START Exercise data

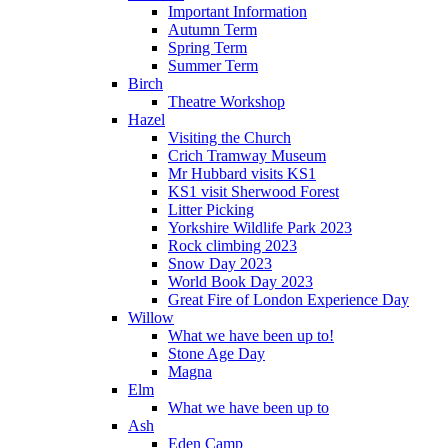
Important Information
Autumn Term
Spring Term
Summer Term
Birch
Theatre Workshop
Hazel
Visiting the Church
Crich Tramway Museum
Mr Hubbard visits KS1
KS1 visit Sherwood Forest
Litter Picking
Yorkshire Wildlife Park 2023
Rock climbing 2023
Snow Day 2023
World Book Day 2023
Great Fire of London Experience Day
Willow
What we have been up to!
Stone Age Day
Magna
Elm
What we have been up to
Ash
Eden Camp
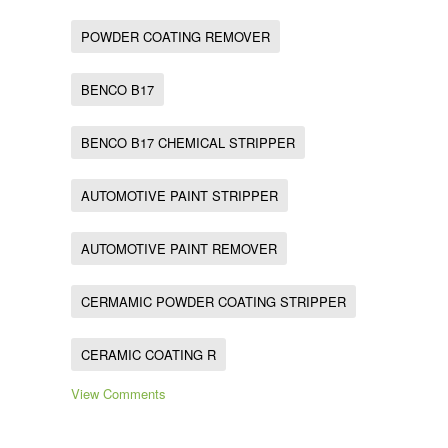
POWDER COATING REMOVER
BENCO B17
BENCO B17 CHEMICAL STRIPPER
AUTOMOTIVE PAINT STRIPPER
AUTOMOTIVE PAINT REMOVER
CERMAMIC POWDER COATING STRIPPER
CERAMIC COATING R
View Comments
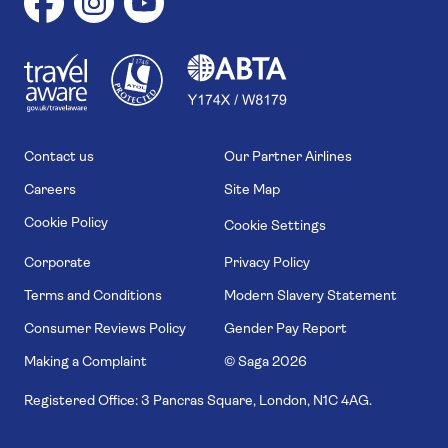
1
1
7
4
6
Contact us
Our Partner Airlines
Careers
Site Map
Cookie Policy
Cookie Settings
Corporate
Privacy Policy
Terms and Conditions
Modern Slavery Statement
Consumer Reviews Policy
Gender Pay Report
Making a Complaint
© Saga
2026
Registered Office: 3 Pancras Square, London, N1C 4AG.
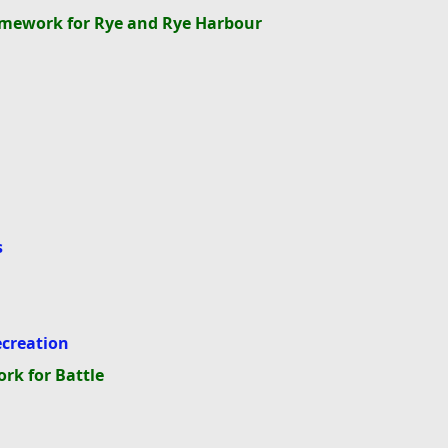
ramework for Rye and Rye Harbour
s
g
ecreation
rk for Battle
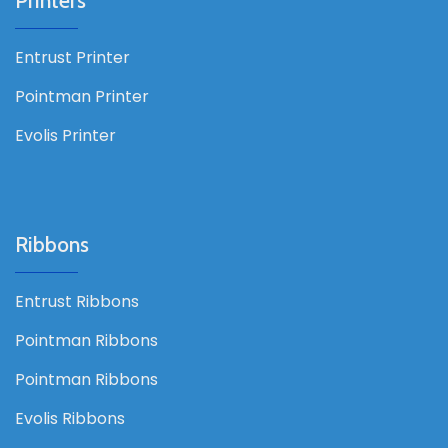
Printers
Entrust Printer
Pointman Printer
Evolis Printer
Ribbons
Entrust Ribbons
Pointman Ribbons
Pointman Ribbons
Evolis Ribbons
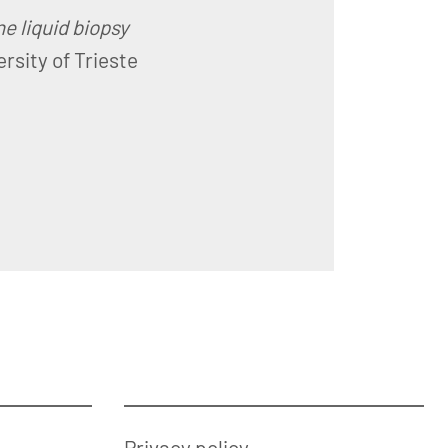
e liquid biopsy
ersity of Trieste
Privacy policy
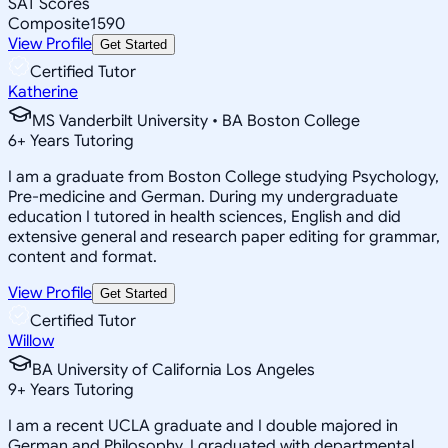
SAT Scores
Composite
1590
View Profile
Get Started
Certified Tutor
Katherine
MS Vanderbilt University • BA Boston College
6
+
Years Tutoring
I am a graduate from Boston College studying Psychology,
Pre-medicine and German. During my undergraduate
education I tutored in health sciences, English and did
extensive general and research paper editing for grammar,
content and format.
View Profile
Get Started
Certified Tutor
Willow
BA University of California Los Angeles
9
+
Years Tutoring
I am a recent UCLA graduate and I double majored in
German and Philosophy. I graduated with departmental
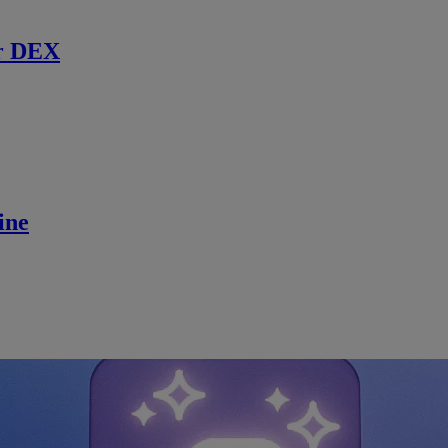
r DEX
ine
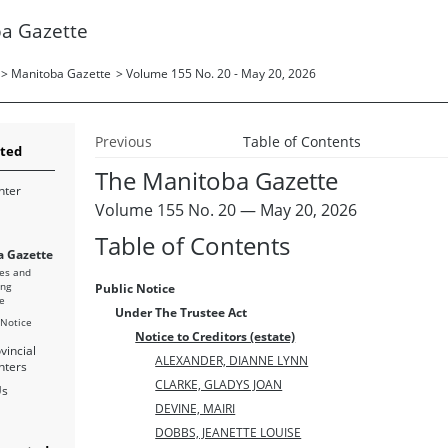
a Gazette
>
Manitoba Gazette
>
Volume 155 No. 20 - May 20, 2026
Previous
Table of Contents
rted
The Manitoba Gazette
nter
Volume 155 No. 20 — May 20, 2026
Table of Contents
 Gazette
es and
ing
Public Notice
e
Under The Trustee Act
 Notice
Notice to Creditors (estate)
vincial
ALEXANDER, DIANNE LYNN
nters
CLARKE, GLADYS JOAN
Us
DEVINE, MAIRI
DOBBS, JEANETTE LOUISE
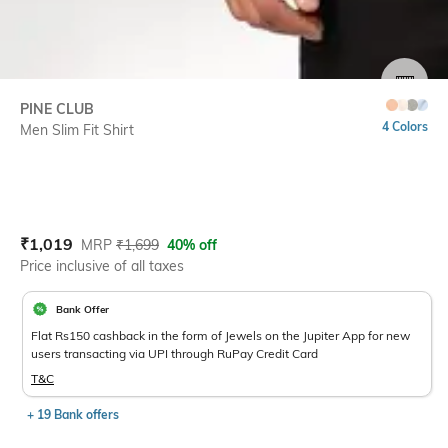
SIZE
PINE CLUB
4 Colors
Men Slim Fit Shirt
Current Offer Price:
Actual Price:
₹
1,019
MRP
₹
1,699
40% off
Price inclusive of all taxes
Bank Offer
Flat Rs150 cashback in the form of Jewels on the Jupiter App for new
users transacting via UPI through RuPay Credit Card
T&C
+ 19 Bank offers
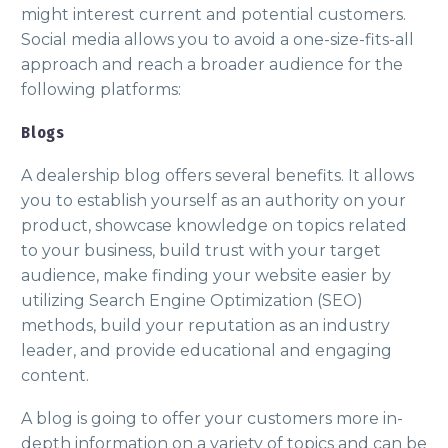
might interest current and potential customers.
Social media allows you to avoid a one-size-fits-all
approach and reach a broader audience for the
following platforms:
Blogs
A dealership blog offers several benefits. It allows
you to establish yourself as an authority on your
product, showcase knowledge on topics related
to your business, build trust with your target
audience, make finding your website easier by
utilizing Search Engine Optimization (SEO)
methods, build your reputation as an industry
leader, and provide educational and engaging
content.
A blog is going to offer your customers more in-
depth information on a variety of topics and can be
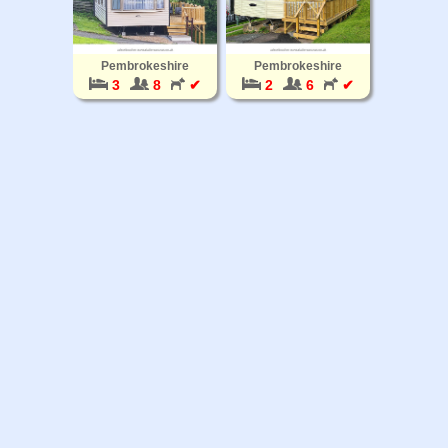
Pembrokeshire
Pembrokeshire
3
8
✔
2
6
✔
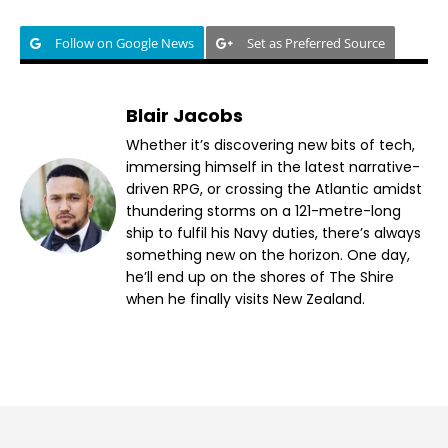
Follow on Google News
Set as Preferred Source
Blair Jacobs
Whether it’s discovering new bits of tech,
immersing himself in the latest narrative-
driven RPG, or crossing the Atlantic amidst
thundering storms on a 121-metre-long
ship to fulfil his Navy duties, there’s always
something new on the horizon. One day,
he’ll end up on the shores of The Shire
when he finally visits New Zealand.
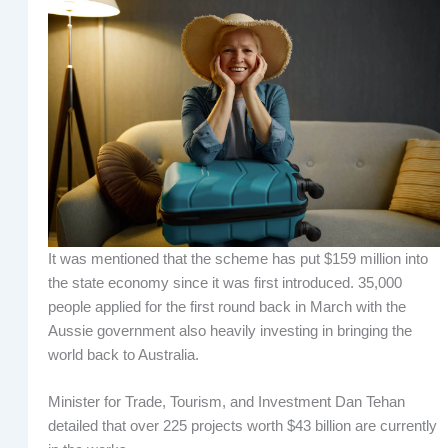
It was mentioned that the scheme has put $159 million into
the state economy since it was first introduced. 35,000
people applied for the first round back in March with the
Aussie government also heavily investing in bringing the
world back to Australia.
Minister for Trade, Tourism, and Investment Dan Tehan
detailed that over 225 projects worth $43 billion are currently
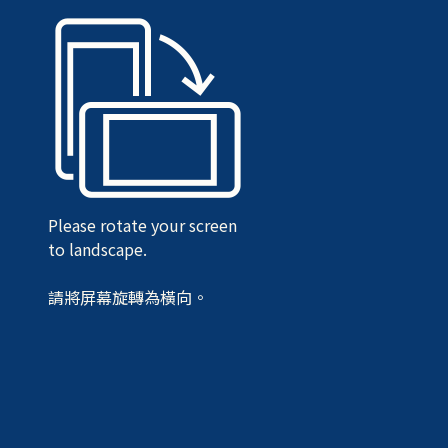
Please rotate your screen
to landscape.
請將屏幕旋轉為橫向。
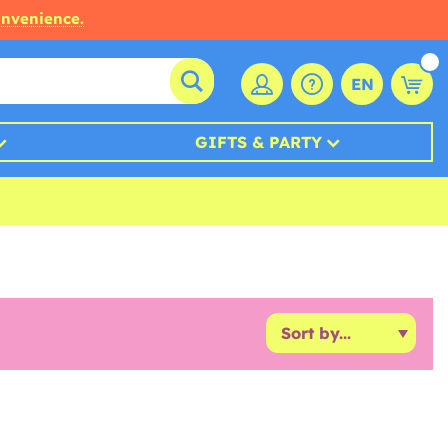
onvenience.
EN
GIFTS & PARTY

END Exercise data

Goal of the exercise: Give the records a second time exactly, keeping the images out.

Task output:
Important Information
Autumn Term
Spring Term
Summer Term
Birch
Theatre Workshop
Hazel
Visiting the Church
Crich Tramway Museum
Mr Hubbard visits KS1
KS1 visit Sherwood Forest
Litter Picking
Yorkshire Wildlife Park 2023
Rock climbing 2023
Snow Day 2023
World Book Day 2023
Great Fire of London Experience Day
Willow
What we have been up to!
Stone Age Day
Magna
Elm
What we have been up to
Ash
Eden Camp
POWDER COATING REMOVER
BENCO B17
BENCO B17 CHEMICAL STRIPPER
AUTOMOTIVE PAINT STRIPPER
AUTOMOTIVE PAINT REMOVER
CERMAMIC POWDER COATING STRIPPER
CERAMIC COATING R
View Comments
1
1
7
4
6
Contact us
Our Partner Airlines
Careers
Site Map
Cookie Policy
Cookie Settings
Corporate
Privacy Policy
Terms and Conditions
Modern Slavery Statement
Consumer Reviews Policy
Gender Pay Report
Making a Complaint
© Saga
2026
Registered Office: 3 Pancras Square, London, N1C 4AG.
ramework for Rye and Rye Harbour
s
g
ecreation
rk for Battle
Printers
Entrust Printer
Pointman Printer
Evolis Printer
Ribbons
Entrust Ribbons
Pointman Ribbons
Pointman Ribbons
Evolis Ribbons
e liquid biopsy
ersity of Trieste
Privacy policy
SAT Scores
Composite
1590
View Profile
Get Started
Certified Tutor
Katherine
MS Vanderbilt University • BA Boston College
6
+
Years Tutoring
I am a graduate from Boston College studying Psychology,
Pre-medicine and German. During my undergraduate
education I tutored in health sciences, English and did
extensive general and research paper editing for grammar,
content and format.
View Profile
Get Started
Certified Tutor
Willow
BA University of California Los Angeles
9
+
Years Tutoring
I am a recent UCLA graduate and I double majored in
German and Philosophy. I graduated with departmental
r DEX
ine
a Gazette
>
Manitoba Gazette
>
Volume 155 No. 20 - May 20, 2026
Previous
Table of Contents
rted
The Manitoba Gazette
nter
Volume 155 No. 20 — May 20, 2026
Table of Contents
 Gazette
es and
ing
Public Notice
e
Under The Trustee Act
 Notice
Notice to Creditors (estate)
vincial
ALEXANDER, DIANNE LYNN
nters
CLARKE, GLADYS JOAN
Us
DEVINE, MAIRI
DOBBS, JEANETTE LOUISE
SIZE
PINE CLUB
4 Colors
Men Slim Fit Shirt
Current Offer Price:
Actual Price:
₹
1,019
MRP
₹
1,699
40% off
Price inclusive of all taxes
Bank Offer
Flat Rs150 cashback in the form of Jewels on the Jupiter App for new
users transacting via UPI through RuPay Credit Card
T&C
+ 19 Bank offers
might interest current and potential customers.
Social media allows you to avoid a one-size-fits-all
approach and reach a broader audience for the
following platforms:
Blogs
A dealership blog offers several benefits. It allows
you to establish yourself as an authority on your
product, showcase knowledge on topics related
to your business, build trust with your target
audience, make finding your website easier by
utilizing Search Engine Optimization (SEO)
methods, build your reputation as an industry
leader, and provide educational and engaging
content.
A blog is going to offer your customers more in-
depth information on a variety of topics and can be
Pembrokeshire
Pembrokeshire
3
8
✔
2
6
✔
Follow on Google News
Set as Preferred Source
Blair Jacobs
Whether it’s discovering new bits of tech,
immersing himself in the latest narrative-
driven RPG, or crossing the Atlantic amidst
thundering storms on a 121-metre-long
ship to fulfil his Navy duties, there’s always
something new on the horizon. One day,
he’ll end up on the shores of The Shire
when he finally visits New Zealand.
It was mentioned that the scheme has put $159 million into
the state economy since it was first introduced. 35,000
people applied for the first round back in March with the
Aussie government also heavily investing in bringing the
world back to Australia.
Minister for Trade, Tourism, and Investment Dan Tehan
detailed that over 225 projects worth $43 billion are currently
Please rotate your screen
to landscape.
請將屏幕旋轉為橫向。
onvenience.
EN
GIFTS & PARTY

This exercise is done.